« Quand j'entends le mot vivre, je sors mon revolver ou du poison. » (Luc Pulflop)
samedi 5 octobre 2019
En voilà une idée (Raymond Carver)
On avait fini de dîner et cela faisait une heure que j'étais assise à la table de la cuisine, dans le noir, à le guetter. S'il devait le faire ce soir il était temps, plus que temps même. Cela faisait trois soirs que je ne l'avais pas vu. Mais ce soir le store de la chambre à coucher était levé et il y avait de la lumière.
Ce soir, j'avais un pressentiment.
Et puis je l'ai aperçu. Il a poussé la porte à treillis et il est sorti sur son porche de derrière, vêtu d'un tricot de corps et de quelque chose qui avait l'air d'un bermuda ou d'un maillot de bain. Il a jeté un regard autour de lui, il a bondi dans l'ombre du haut du porche et il s'est mis à avancer le long du flanc de la maison. Il allait vite. Si je n'avais pas été aux aguets, je ne l'aurais pas vu. Il s'est arrêté devant la fenêtre éclairée et il a regardé à l'intérieur.
— Vern ! ai-je crié. Viens vite, Vern ! Il est sorti! Dépêche-toi, je te dis !
Vern était dans le living, occupé à lire son journal devant la télé allumée. Je l'ai entendu jeter le journal.
— Fais gaffe qu'il ne te voie pas ! m'a dit Vern. Ne t'approche pas trop de la fenêtre.
— Il ne peut pas nous voir dans l'obscurité.

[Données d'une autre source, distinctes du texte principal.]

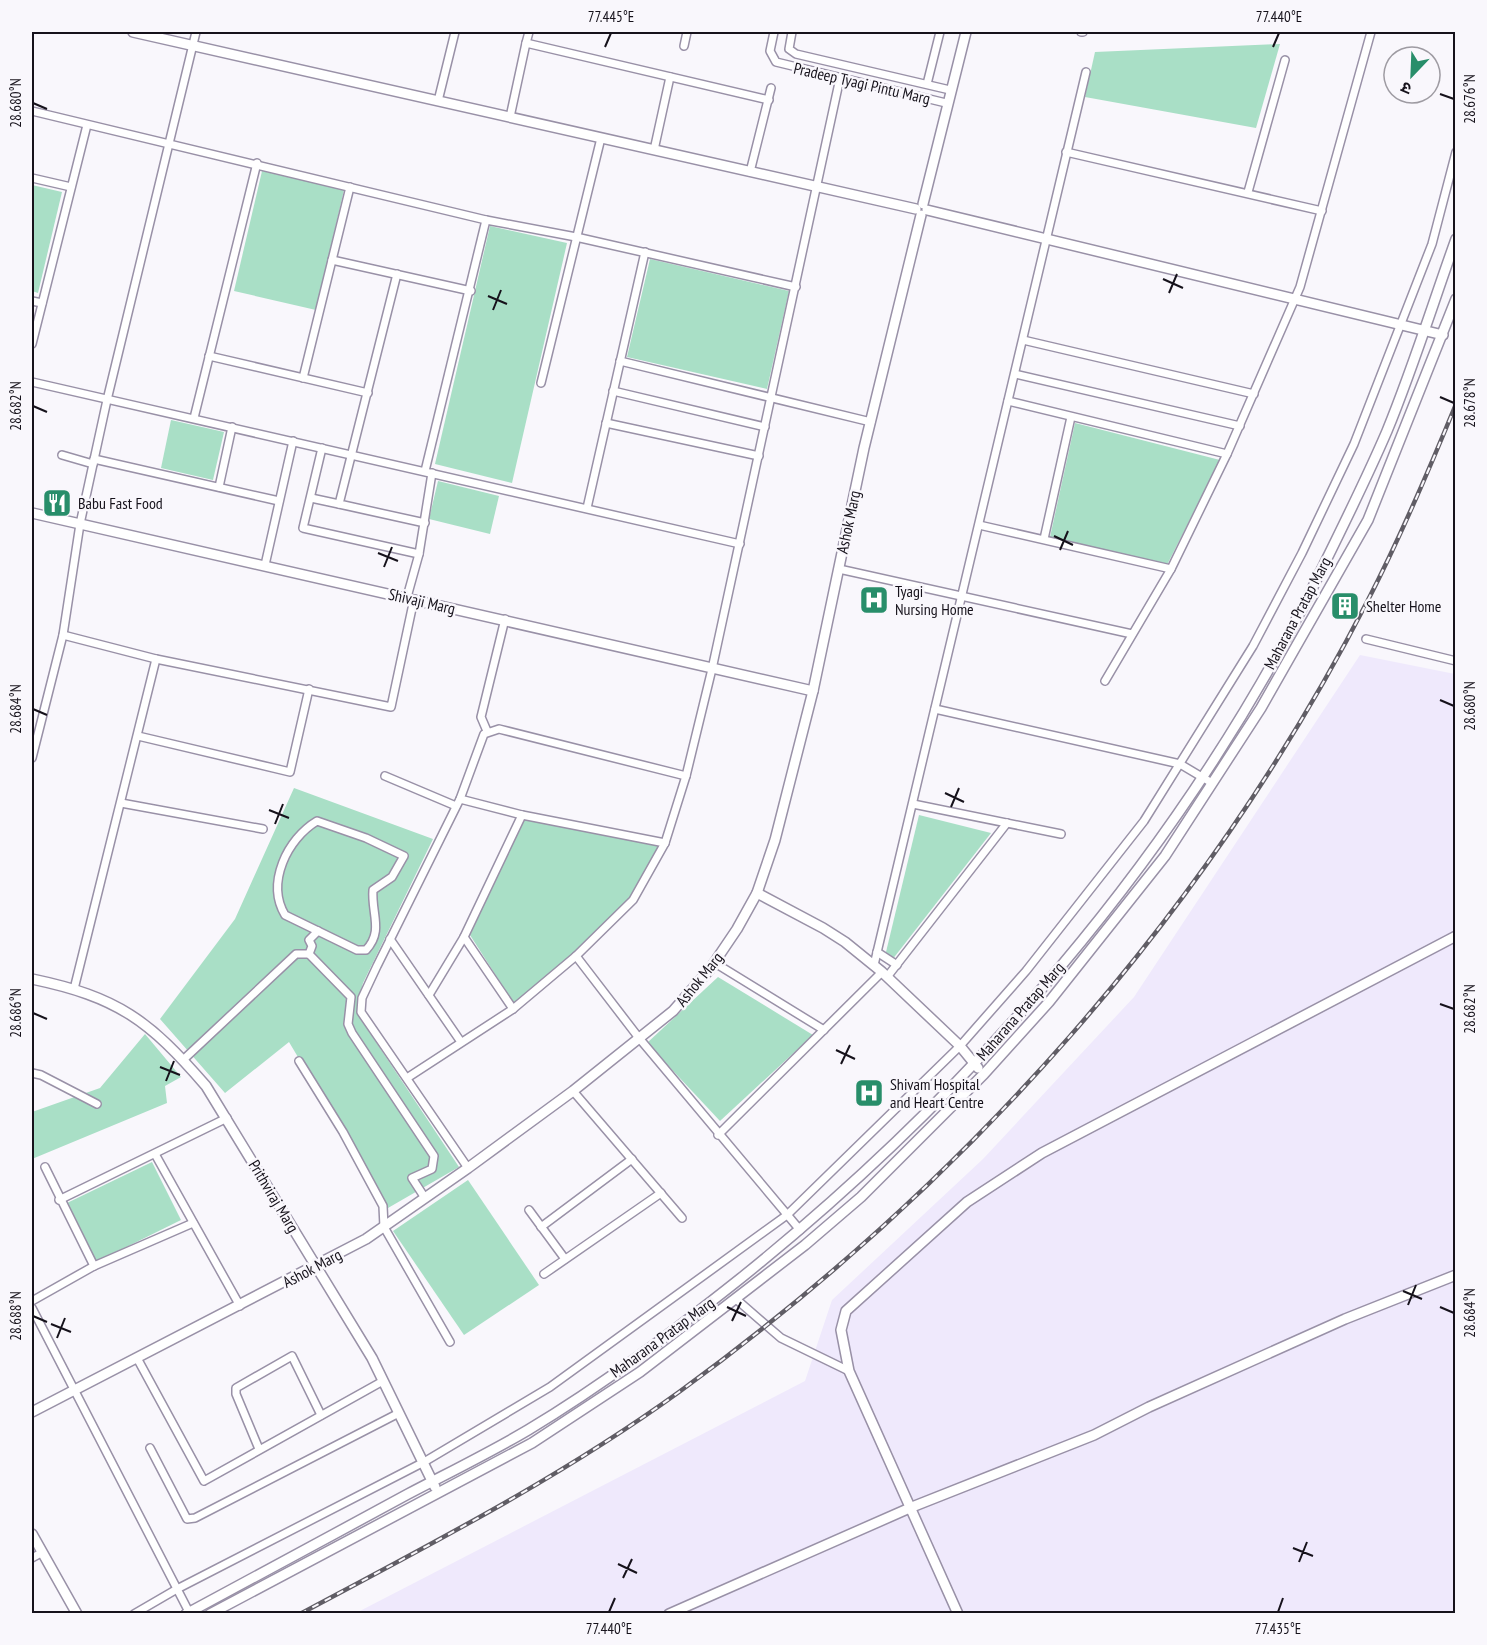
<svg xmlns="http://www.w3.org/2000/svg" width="1487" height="1645" font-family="'PT Sans Narrow','Noto Sans Devanagari',sans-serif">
<rect width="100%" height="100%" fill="#f9f7fc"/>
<path fill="#efe9fc" d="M 1360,655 L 1455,674 L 1455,1613 L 354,1614 L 805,1381 L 832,1300 L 983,1159 L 1134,997 Z"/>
<g fill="#a9dfc6">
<path d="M 1280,44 L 1256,128 L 1085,97 L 1095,52 Z"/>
<path d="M 262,171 L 344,190 L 316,310 L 234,291 Z"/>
<path d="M 32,185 L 62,192 L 38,293 L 32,291 Z"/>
<path d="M 490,226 L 567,243 L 512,483 L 435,464 Z"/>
<path d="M 650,259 L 789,291 L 767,389 L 627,357 Z"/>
<path d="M 171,420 L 224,432 L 213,480 L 161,468 Z"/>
<path d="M 1075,423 L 1220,460 L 1167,565 L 1050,537 Z"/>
<path d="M 438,481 L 499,496 L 490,534 L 429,519 Z"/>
<path d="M 294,788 L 433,839 L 363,983 L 358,1002 L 360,1018 L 459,1167 L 388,1208 L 289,1042 L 225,1093 L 160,1019 L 235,919 Z"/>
<path d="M 919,815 L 991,833 L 892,960 L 886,952 Z"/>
<path d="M 524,818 L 659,846 L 631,899 L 573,960 L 514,1004 L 470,935 Z"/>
<path d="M 718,977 L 813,1035 L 720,1121 L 647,1043 Z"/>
<path d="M 145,1034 L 181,1077 L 165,1086 L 167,1103 L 32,1159 L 32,1112 L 100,1088 Z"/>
<path d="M 152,1162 L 181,1220 L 96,1262 L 67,1203 Z"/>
<path d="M 468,1180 L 539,1285 L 464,1335 L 393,1231 Z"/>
</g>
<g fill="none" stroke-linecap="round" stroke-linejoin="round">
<g stroke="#9991a7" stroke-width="10">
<g id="street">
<path d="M 774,32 L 770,51 L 776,62 L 946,103"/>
<path d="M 792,32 L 789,49 L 796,54 L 950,90"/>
<path d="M 1081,32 L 1083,32"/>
<path d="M 526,43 L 529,32"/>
<path d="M 684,46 L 687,32"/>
<path d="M 927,84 L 940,32"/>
<path d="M 438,101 L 455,32"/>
<path d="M 32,111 L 486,220 L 576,237 L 796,287"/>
<path d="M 510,117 L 526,43 L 769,100"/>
<path d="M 654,150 L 670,77"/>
<path d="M 1066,152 L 1322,211"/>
<path d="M 750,172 L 771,88"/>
<path d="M 32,178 L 71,187"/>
<path d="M 1248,192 L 1285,60"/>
<path d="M 332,260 L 471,291"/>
<path d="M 397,274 L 339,504 L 425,523"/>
<path d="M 32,301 L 42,303"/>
<path d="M 1023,340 L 1254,394"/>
<path d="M 32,344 L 87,125"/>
<path d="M 209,356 L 368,393"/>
<path d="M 620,361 L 871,422"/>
<path d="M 1015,374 L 1240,426"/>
<path d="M 303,378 L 350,187"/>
<path d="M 32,382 L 740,544"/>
<path d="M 541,383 L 601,138"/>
<path d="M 613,391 L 765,427"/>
<path d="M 1008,401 L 1227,454"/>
<path d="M 194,418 L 257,163"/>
<path d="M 606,423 L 759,456"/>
<path d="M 322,448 L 303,528 L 419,554"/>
<path d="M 62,455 L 93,464"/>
<path d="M 94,459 L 279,501"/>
<path d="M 425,471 L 486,220"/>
<path d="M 219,487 L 232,427"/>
<path d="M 311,498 L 339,504"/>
<path d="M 587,508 L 645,252"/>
<path d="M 979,525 L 1171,569"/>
<path d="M 1044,539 L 1071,417"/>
<path d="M 265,565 L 293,441"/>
<path d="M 839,569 L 1132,634"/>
<path d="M 407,597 L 419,554 L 432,473"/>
<path d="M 63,635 L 156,659 L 391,707 L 414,599"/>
<path d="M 1366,639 L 1456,661"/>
<path d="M 1105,681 L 1171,569 L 1227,454 L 1300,287 L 1371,32"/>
<path d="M 935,709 L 1180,764 L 1212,783"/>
<path d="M 487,731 L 481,717 L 505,619"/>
<path d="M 138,736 L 290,772 L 309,689"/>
<path d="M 32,758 L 63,635 L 80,524 L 107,400 L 196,32"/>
<path d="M 385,776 L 456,806"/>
<path d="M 460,799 L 522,815 L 665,843"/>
<path d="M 121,803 L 263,829"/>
<path d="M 913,804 L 1061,834"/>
<path d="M 317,821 L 366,838 L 404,856 L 392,877 L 373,890 C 371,913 384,931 366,950 L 357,950 L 285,915 C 266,883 287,839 317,821 Z"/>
<path d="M 390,939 L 461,1042"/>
<path d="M 877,952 L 897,965"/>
<path d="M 309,954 L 351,997 L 348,1024 L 352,1033 L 434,1156 L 432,1169 L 412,1178 L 425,1198"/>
<path d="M 576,956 L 639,1038 L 800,1230"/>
<path d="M 715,963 L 824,1030"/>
<path d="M 874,965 L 1086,72"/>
<path d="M 887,977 L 1007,823"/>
<path d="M 74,989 L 156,659"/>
<path d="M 429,995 L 464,937"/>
<path d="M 513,1009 L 464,937 L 522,815"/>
<path d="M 183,1060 L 296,954 L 309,954 L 312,946 L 309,940 L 318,931"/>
<path d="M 299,1061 L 343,1132 L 383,1206 L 384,1227 L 450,1342"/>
<path d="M 32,1073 L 41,1075 L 97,1104"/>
<path d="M 407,1078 L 513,1009 L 576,956 L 633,900 L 665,843 L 686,776 L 712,669 L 840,78"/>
<path d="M 573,1091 L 682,1218"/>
<path d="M 718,1135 L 882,972"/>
<path d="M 155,1154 L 240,1306"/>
<path d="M 45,1167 L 94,1266"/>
<path d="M 468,1168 L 361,1012 L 362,998 L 377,966 L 460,799 L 484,734 L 499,729 L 686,776"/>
<path d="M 59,1200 L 227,1118"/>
<path d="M 529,1210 L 565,1259"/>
<path d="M 541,1227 L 632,1159"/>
<path d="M 544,1274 L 661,1193"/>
<path d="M 736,1299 L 781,1338 L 849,1371"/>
<path d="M 32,1301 L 94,1266 L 193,1223"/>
<path d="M 32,1308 L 189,1612"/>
<path d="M 137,1358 L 204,1481 L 383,1381"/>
<path d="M 150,1448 L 187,1519 L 195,1518 L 399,1413"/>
<path d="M 259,1449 L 236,1394 L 236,1388 L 292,1356 L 321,1415"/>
<path d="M 32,1558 L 41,1553"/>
<path d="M 134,1614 L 177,1589 L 424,1462 L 550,1387 L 787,1215 L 960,1046 L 1026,971 L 1144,821 L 1253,646 L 1302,553 L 1354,444 L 1432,244 L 1456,152"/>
</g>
</g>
<g stroke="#9991a7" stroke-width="12">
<g id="secondary">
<path d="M 133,32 L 916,209"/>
<path d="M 923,204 L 966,32"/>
<path d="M 927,210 L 1443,335"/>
<path d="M 32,513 L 813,691"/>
<path d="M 757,893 L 823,928 L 845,942 L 882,972 L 960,1046 L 978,1068"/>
<path d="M 32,979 C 118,997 149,1020 206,1086 L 372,1358 L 435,1487"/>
<path d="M 32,1412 L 366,1239 L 468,1168 L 573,1091 L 673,1011 L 710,969 L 737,929 L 757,893 L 775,840 L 813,691 L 864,448 L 921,215"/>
<path d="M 32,1534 L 77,1614"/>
<path d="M 186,1614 C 261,1574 334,1534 408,1494 C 448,1473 489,1453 528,1430 C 603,1385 673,1332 741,1278 C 971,1093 1173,861 1308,597 C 1335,542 1363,487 1387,431 C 1413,368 1433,303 1456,239"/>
<path d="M 210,1614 L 532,1443 L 640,1372 L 805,1245 L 861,1197 L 984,1074 L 1049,1002 L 1165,856 L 1261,708 L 1368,520 L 1456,299"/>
<path d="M 669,1614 L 912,1507 L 1094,1435 L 1149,1407 L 1345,1319 L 1456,1275"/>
<path d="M 958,1614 L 849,1371 L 841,1330 L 846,1311 L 967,1202 L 1042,1153 L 1456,936"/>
</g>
</g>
<use href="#street" stroke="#fff" stroke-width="7"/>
<use href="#secondary" stroke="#fff" stroke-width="9"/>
<g stroke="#605d65" stroke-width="4.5">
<path id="rail" d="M 300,1614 C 429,1545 560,1478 679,1392 C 964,1185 1207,914 1368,600 C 1401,536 1429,470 1456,404"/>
</g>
<use href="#rail" stroke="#f9f7fc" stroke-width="2" stroke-dasharray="7" stroke-linecap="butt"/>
</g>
<path fill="none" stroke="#16121b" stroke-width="2" d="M 605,47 L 611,33M 1273,47 L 1279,33M 1440,94 L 1454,99M 33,103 L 47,109M 1163,279 L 1183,288M 1169,293 L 1177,274M 488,296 L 507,304M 493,310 L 501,290M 1440,397 L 1454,403M 33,406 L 47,412M 1054,536 L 1073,545M 1060,550 L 1068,531M 378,553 L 398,561M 384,567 L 392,547M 1440,700 L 1454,706M 33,709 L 47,715M 945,793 L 964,802M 951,807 L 959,788M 269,810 L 289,818M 275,824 L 283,804M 1440,1004 L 1454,1009M 33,1013 L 47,1019M 836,1050 L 855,1059M 841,1064 L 850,1045M 160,1067 L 180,1075M 166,1081 L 174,1061M 1403,1291 L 1422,1299M 1408,1305 L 1416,1285M 727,1307 L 746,1316M 1440,1307 L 1454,1313M 33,1316 L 47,1322M 732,1321 L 741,1302M 51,1324 L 71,1332M 57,1338 L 65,1318M 1293,1548 L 1313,1556M 1299,1562 L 1307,1542M 618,1564 L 637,1573M 623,1578 L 632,1559M 609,1612 L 615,1598M 1278,1612 L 1283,1598"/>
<defs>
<g id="restaurant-square" transform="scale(1.5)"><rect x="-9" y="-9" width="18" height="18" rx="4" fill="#288e6a" stroke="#f9f7fc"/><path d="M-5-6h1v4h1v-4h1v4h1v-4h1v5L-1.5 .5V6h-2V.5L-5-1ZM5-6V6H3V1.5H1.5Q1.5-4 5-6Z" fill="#fff"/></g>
<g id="hospital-square" transform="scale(1.5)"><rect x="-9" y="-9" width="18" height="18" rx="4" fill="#288e6a" stroke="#f9f7fc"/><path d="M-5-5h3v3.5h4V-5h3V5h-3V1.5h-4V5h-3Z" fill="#fff"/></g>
<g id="building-square" transform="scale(1.5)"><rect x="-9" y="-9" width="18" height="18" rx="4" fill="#288e6a" stroke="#f9f7fc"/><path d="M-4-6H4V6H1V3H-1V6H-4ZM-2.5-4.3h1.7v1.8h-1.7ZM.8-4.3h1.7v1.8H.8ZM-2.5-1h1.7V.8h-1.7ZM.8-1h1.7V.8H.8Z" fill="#fff"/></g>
</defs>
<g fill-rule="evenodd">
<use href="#restaurant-square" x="57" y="503"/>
<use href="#hospital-square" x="874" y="600"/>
<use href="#building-square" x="1345" y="606"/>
<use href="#hospital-square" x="869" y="1093"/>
</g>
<g text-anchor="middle" stroke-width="5" stroke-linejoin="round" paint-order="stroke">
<g font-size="16" fill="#16121b" stroke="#f9f7fc">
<text transform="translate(862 83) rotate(13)" y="6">Pradeep Tyagi Pintu Marg</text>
<text transform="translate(848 522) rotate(-78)" y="6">Ashok Marg</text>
<text transform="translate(422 601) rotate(13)" y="6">Shivaji Marg</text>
<text transform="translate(1297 613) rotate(-62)" y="6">Maharana Pratap Marg</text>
<text transform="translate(699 979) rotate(-51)" y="6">Ashok Marg</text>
<text transform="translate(1020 1011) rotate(-49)" y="6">Maharana Pratap Marg</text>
<text transform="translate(274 1196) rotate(59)" y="6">Prithviraj Marg</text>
<text transform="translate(312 1268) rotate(-28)" y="6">Ashok Marg</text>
<text transform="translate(662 1337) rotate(-36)" y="6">Maharana Pratap Marg</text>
</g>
<g font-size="16" fill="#16121b" stroke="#f9f7fc" text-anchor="start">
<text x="78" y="509">Babu Fast Food</text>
<text x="895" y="597">Tyagi<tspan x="895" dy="18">Nursing Home</tspan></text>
<text x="1366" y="612">Shelter Home</text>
<text x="890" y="1090">Shivam Hospital<tspan x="890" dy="18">and Heart Centre</tspan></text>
</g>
</g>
<rect width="1487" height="1645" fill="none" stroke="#f9f7fc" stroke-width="66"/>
<g transform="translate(1412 75) rotate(203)"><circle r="28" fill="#f9f7fc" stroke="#9e9ba2" stroke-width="1.5"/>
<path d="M0-4.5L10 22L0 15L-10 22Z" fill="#288e6a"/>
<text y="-9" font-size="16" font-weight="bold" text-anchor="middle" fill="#16121b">उ</text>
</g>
<rect x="33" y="33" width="1421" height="1579" fill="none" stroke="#16121b" stroke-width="2"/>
<g font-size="15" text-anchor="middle" fill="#16121b">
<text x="611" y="22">77.445°E</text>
<text x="1279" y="22">77.440°E</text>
<text transform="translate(1470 99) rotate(-90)" y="5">28.676°N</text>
<text transform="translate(16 103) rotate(-90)" y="5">28.680°N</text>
<text transform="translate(1470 403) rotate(-90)" y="5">28.678°N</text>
<text transform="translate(16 406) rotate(-90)" y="5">28.682°N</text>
<text transform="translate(1470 706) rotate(-90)" y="5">28.680°N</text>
<text transform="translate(16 709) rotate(-90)" y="5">28.684°N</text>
<text transform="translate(1470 1009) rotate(-90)" y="5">28.682°N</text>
<text transform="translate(16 1013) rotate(-90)" y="5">28.686°N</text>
<text transform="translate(1470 1313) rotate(-90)" y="5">28.684°N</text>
<text transform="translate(16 1316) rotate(-90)" y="5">28.688°N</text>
<text x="609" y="1634">77.440°E</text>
<text x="1278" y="1634">77.435°E</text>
</g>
</svg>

C'est ce que je dis à chaque fois. Il y a trois mois que ça dure. Depuis le trois septembre, pour être exact. En tout cas, c'est ce soir-là que je l'ai vu dehors pour la première fois. J'ignore depuis combien de temps il faisait ça avant cette date.
On s'est agenouillés derrière la fenêtre et Vern s'est raclé la gorge.
— Regarde-le, a-t-il dit.
Vern fumait en recueillant sa cendre au creux de sa paume et en s'écartant de la fenêtre chaque fois qu'il tirait sur sa cigarette.
— Nom de Dieu, il a fait.
Accroupis sur le sol, nos têtes dépassant à peine du bord de la fenêtre, on observait un homme qui s'était posté dehors pour reluquer l'intérieur de sa propre chambre à coucher. Vern et moi étions arrivés à la conclusion qu'il faisait cela pour se prouver à soi-même que le regard théorique de la conscience pure n'est pas la seule attitude découvrante possible ni même la plus fondamentale, et que les attitudes pratiques et poïétiques relèvent elles aussi d'un dévoilement de l'étant, c'est-à-dire d'un rapport à l'être.
Vern m'a donné un coup de coude et m'a soufflé à l'oreille :
— Comment ne voit-il pas que l'effet d'une telle interprétation ontologique de la vie pratique est celui d'une absolutisation, ce qui la conduit à perdre le caractère potentiellement évolutif que sa dimension ontique lui assurait ?
J'avais un petit creux. Je suis allée dans la cuisine, j'ai jeté un œil dans le placard et j'ai ouvert le frigo.
— Vern, tu veux manger un morceau ? ai-je crié.
Il ne m'a pas répondu.
J'ai sorti des crackers, du beurre de cacahuète, du rôti de viande haché froid, des cornichons, des olives, des pommes chips, et je me suis mise à boulotter.